Die Parole «System Change, Not Climate Change» mag zwar in linksradikalen Kreisen entstanden sein, doch sie ist längst im Mainstream angekommen und von Klimaprotesten im globalen Norden nicht mehr wegzudenken. In Berlin begegnet mir der Spruch als Graffito, auf Transparenten und Stickern. Doch seine scheinbar kraftvollen Worte drohen zu leeren Worthülsen zu erstarren, jetzt da Diktaturen in aller Welt zunehmend versuchen, Klimapolitik zu missbrauchen, um ihre erbärmlichen Menschenrechtsbilanzen grün zu waschen.

Hossam el-Hamalawy ist ein Journalist und sozialistischer Aktivist aus Ägypten. Er lebt derzeit in Berlin und stellt dort seine Dissertation über die Rolle der ägyptischen Sicherheitskräfte in der Konterrevolution fertig.

Im November diesen Jahres werden Hunderte Regierungsbeamt*innen, Vertreter*innen von NGOs und andere Teilnehmer*innen in Scharm El-Scheich an der ägyptischen Rotmeerküste bei der 27. Klimakonferenz der Vereinten Nationen zusammenkommen, der COP27. Der Gastgeber, Ägyptens Präsident Abdel Fattah El-Sisi, wird auf der Homepage der Veranstaltung mit den Worten zitiert, die Konferenz sei «eine Gelegenheit, angesichts einer existenziellen Gefahr, die wir nur durch gemeinsames und effektives Handeln bewältigen können, Einigkeit zu demonstrieren».

__Gespeicherte Daten__
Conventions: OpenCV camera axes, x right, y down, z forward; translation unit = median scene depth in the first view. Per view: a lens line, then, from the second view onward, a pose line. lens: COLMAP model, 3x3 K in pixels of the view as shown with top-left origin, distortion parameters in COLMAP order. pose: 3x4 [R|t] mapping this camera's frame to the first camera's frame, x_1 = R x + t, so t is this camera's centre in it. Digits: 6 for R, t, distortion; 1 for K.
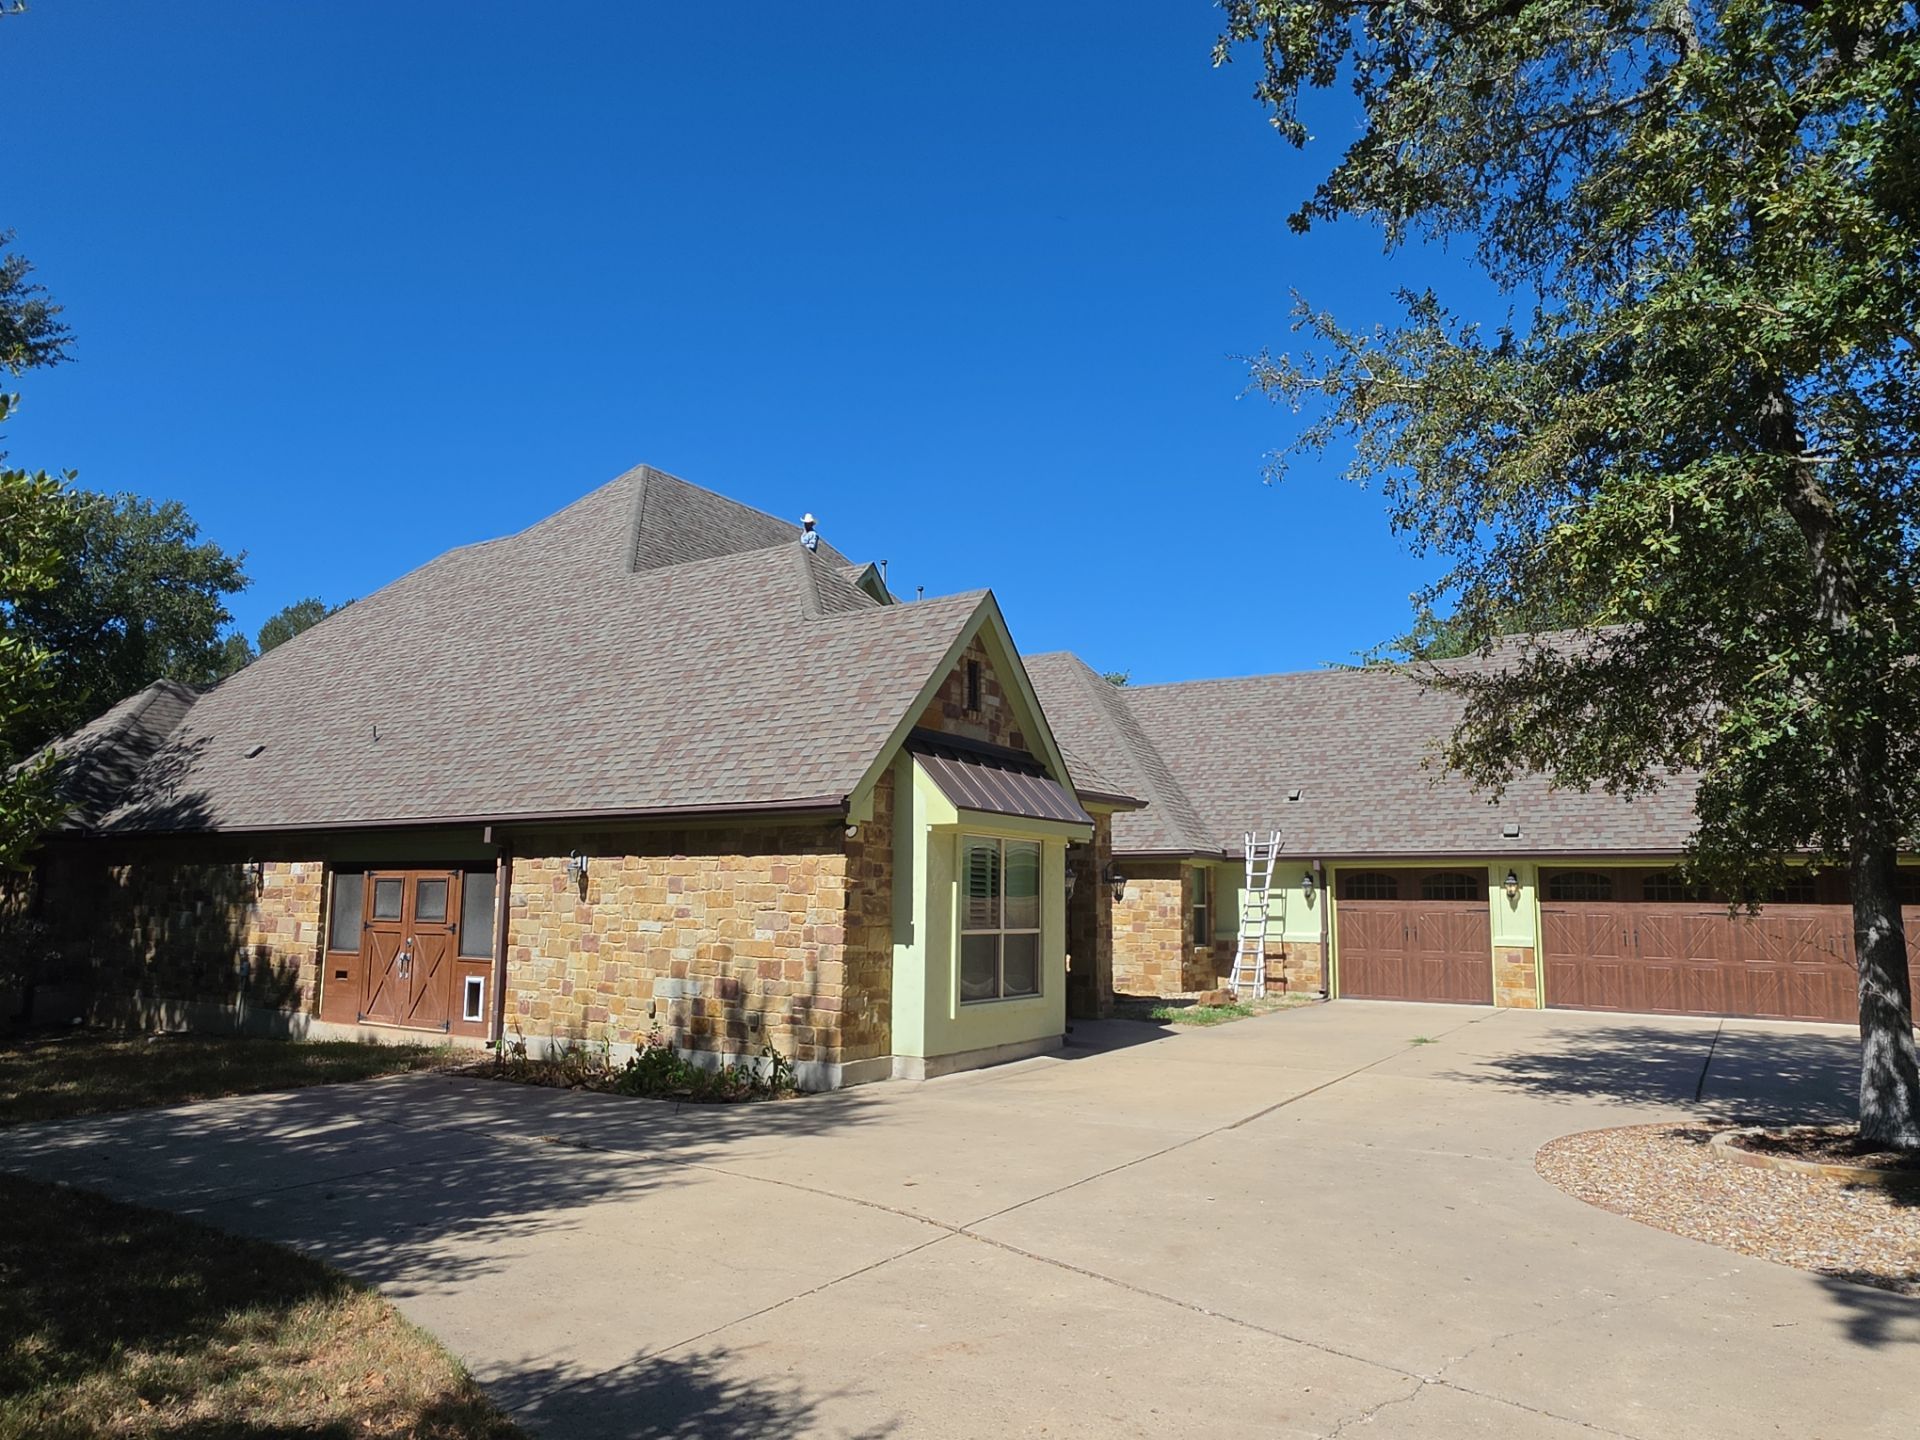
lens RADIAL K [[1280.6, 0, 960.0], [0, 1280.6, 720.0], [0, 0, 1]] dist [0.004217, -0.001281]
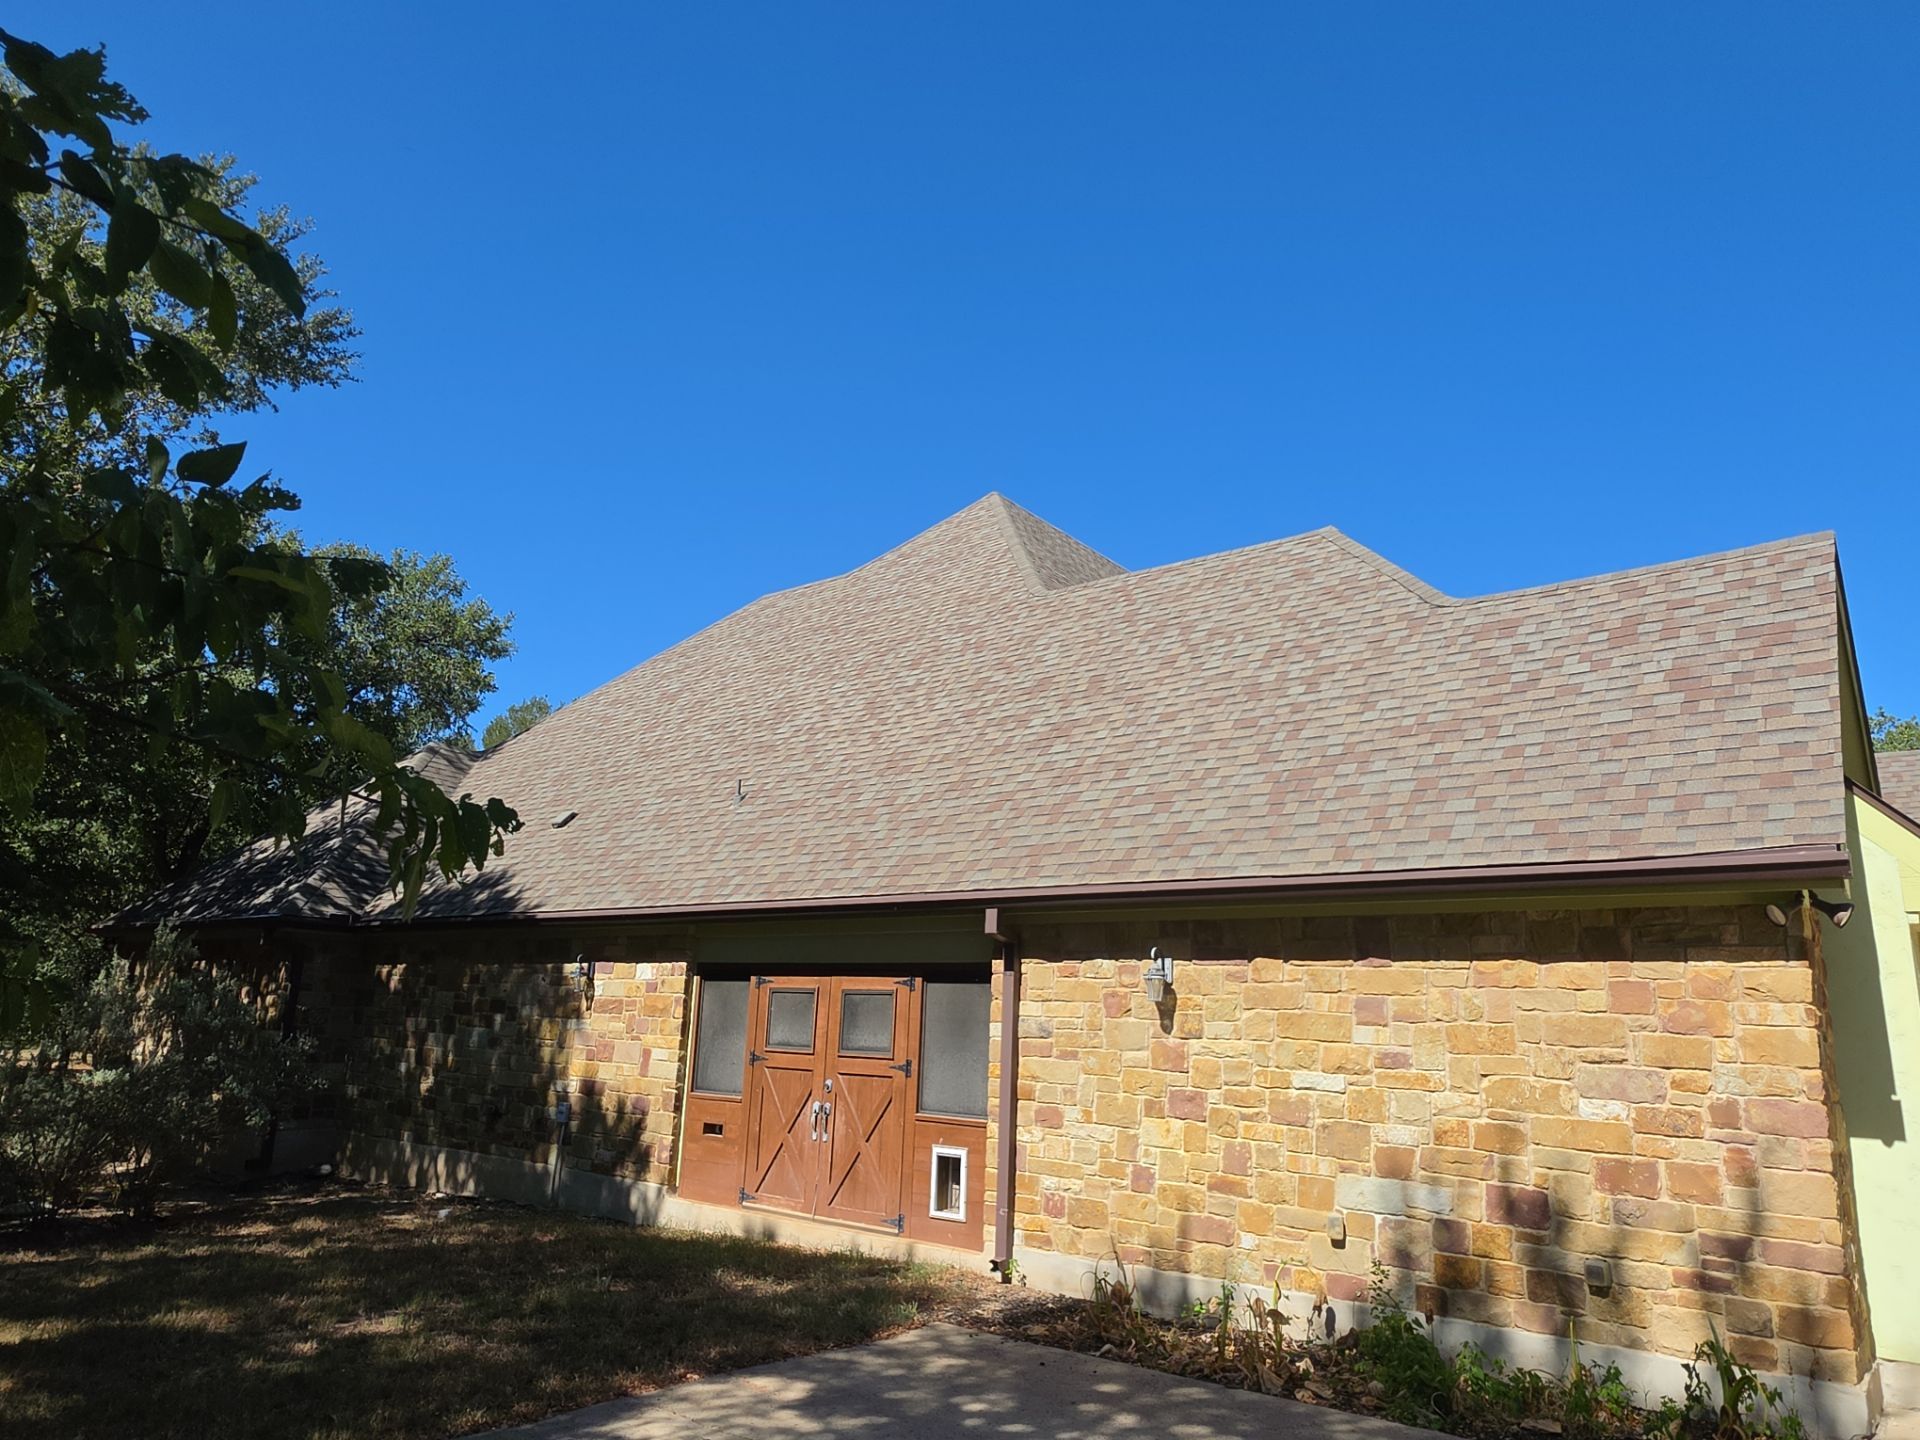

__Aufgabenstellung__
An welchem Ort kommen laut dem Textauszug die Teilnehmer*innen der COP27 zusammen? Die Zeilen spielen hierfür keine Rolle.

__Ihre Lösung__
In Scharm El-Scheich an der ägyptischen Rotmeerküste.